**ATIVIDADE A**
Responda com base no texto sobre o ranking da ActionAid:
(i) Quantos países a ActionAid analisa no relatório?
(ii) Que programas do governo federal a ActionAid destaca por seus efeitos benéficos?
(iii) Em que posição o documento coloca o Brasil no quesito de incentivo à agricultura em pequenas propriedades?
**ATIVIDADE B**
Extraia do texto sobre o ranking da ActionAid o trecho que começa em "Como em 2009, a" e vai até "à agricultura em pequenas propriedades.", incluindo essas palavras.

**TEXTO-FONTE**
==========
Brasília - Pelo segundo ano consecutivo, o Brasil lidera o ranking que mede o progresso de países em desenvolvimento na luta contra a pobreza. Os novos dados foram divulgados ontem no relatório Who's Really Fighting Hunger? (Quem realmente está combatendo a pobreza?), em que a ONG ActionAid analisa os esforços em 28 países para combater o problema.
Como em 2009, a ActionAid elogia as políticas sociais adotadas pelo governo federal para reduzir a fome no país, destacando os efeitos benéficos de programas como o Bolsa Família e o Fome Zero. Porém, o relatório destaca o pequeno avanço do Brasil em relação aos demais países emergentes estudados, na adoção de políticas de incentivo à agricultura em pequenas propriedades.
Nesse quesito, o documento coloca o Brasil na 26 posição entre os 28 analisados, à frente apenas da República Democrática do Congo (27º colocado) e da Guatemala (28º). ''O governo (brasileiro) começou a investir muito mais na agricultura em pequenas propriedades. Entretanto, ainda há um longo caminho para acabar com a fome e reagir às imensas desigualdades históricas que existem entre os pequenos e grandes produtores'', diz o relatório.
==========
**REGISTROS EXIBIDOS**
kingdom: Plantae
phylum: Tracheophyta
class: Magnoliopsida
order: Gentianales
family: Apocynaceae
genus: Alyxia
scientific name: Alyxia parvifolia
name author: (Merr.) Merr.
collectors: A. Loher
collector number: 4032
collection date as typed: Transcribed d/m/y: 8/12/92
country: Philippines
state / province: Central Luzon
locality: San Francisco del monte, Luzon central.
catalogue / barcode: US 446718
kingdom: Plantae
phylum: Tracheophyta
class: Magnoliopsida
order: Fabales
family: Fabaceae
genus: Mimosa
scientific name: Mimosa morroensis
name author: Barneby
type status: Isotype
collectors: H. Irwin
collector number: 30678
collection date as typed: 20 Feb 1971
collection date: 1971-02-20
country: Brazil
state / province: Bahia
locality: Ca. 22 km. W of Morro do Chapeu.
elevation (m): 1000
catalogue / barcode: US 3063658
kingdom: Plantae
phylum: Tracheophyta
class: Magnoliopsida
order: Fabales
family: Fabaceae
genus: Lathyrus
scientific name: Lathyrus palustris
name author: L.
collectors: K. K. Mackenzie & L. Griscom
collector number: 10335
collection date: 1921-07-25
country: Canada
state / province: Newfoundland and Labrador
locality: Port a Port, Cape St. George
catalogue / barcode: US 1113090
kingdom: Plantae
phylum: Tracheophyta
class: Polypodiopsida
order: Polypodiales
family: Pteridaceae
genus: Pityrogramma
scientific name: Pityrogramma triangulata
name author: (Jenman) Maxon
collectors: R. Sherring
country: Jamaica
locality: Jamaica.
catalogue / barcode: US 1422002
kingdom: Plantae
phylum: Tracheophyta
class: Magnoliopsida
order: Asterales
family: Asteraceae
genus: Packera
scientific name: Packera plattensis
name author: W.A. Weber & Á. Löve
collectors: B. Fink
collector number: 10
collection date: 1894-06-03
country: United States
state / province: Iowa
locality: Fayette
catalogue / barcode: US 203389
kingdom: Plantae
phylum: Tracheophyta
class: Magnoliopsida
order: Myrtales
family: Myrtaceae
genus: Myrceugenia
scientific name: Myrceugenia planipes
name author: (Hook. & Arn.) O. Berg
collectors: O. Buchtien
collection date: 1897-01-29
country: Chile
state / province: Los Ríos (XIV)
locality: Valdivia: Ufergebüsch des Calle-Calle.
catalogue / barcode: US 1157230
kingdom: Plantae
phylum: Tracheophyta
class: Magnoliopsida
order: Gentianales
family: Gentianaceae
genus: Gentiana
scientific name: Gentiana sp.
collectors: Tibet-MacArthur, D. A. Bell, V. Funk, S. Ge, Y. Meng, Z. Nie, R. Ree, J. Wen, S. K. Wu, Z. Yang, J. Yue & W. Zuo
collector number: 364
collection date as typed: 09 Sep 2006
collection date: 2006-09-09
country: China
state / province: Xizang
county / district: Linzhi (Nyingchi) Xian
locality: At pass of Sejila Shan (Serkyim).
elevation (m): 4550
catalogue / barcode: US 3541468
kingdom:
==========
**RESPOSTA A**
(i) 28 países.
(ii) O Bolsa Família e o Fome Zero.
(iii) Na 26ª posição entre os 28 analisados.

**RESPOSTA B**
Como em 2009, a ActionAid elogia as políticas sociais adotadas pelo governo federal para reduzir a fome no país, destacando os efeitos benéficos de programas como o Bolsa Família e o Fome Zero. Porém, o relatório destaca o pequeno avanço do Brasil em relação aos demais países emergentes estudados, na adoção de políticas de incentivo à agricultura em pequenas propriedades.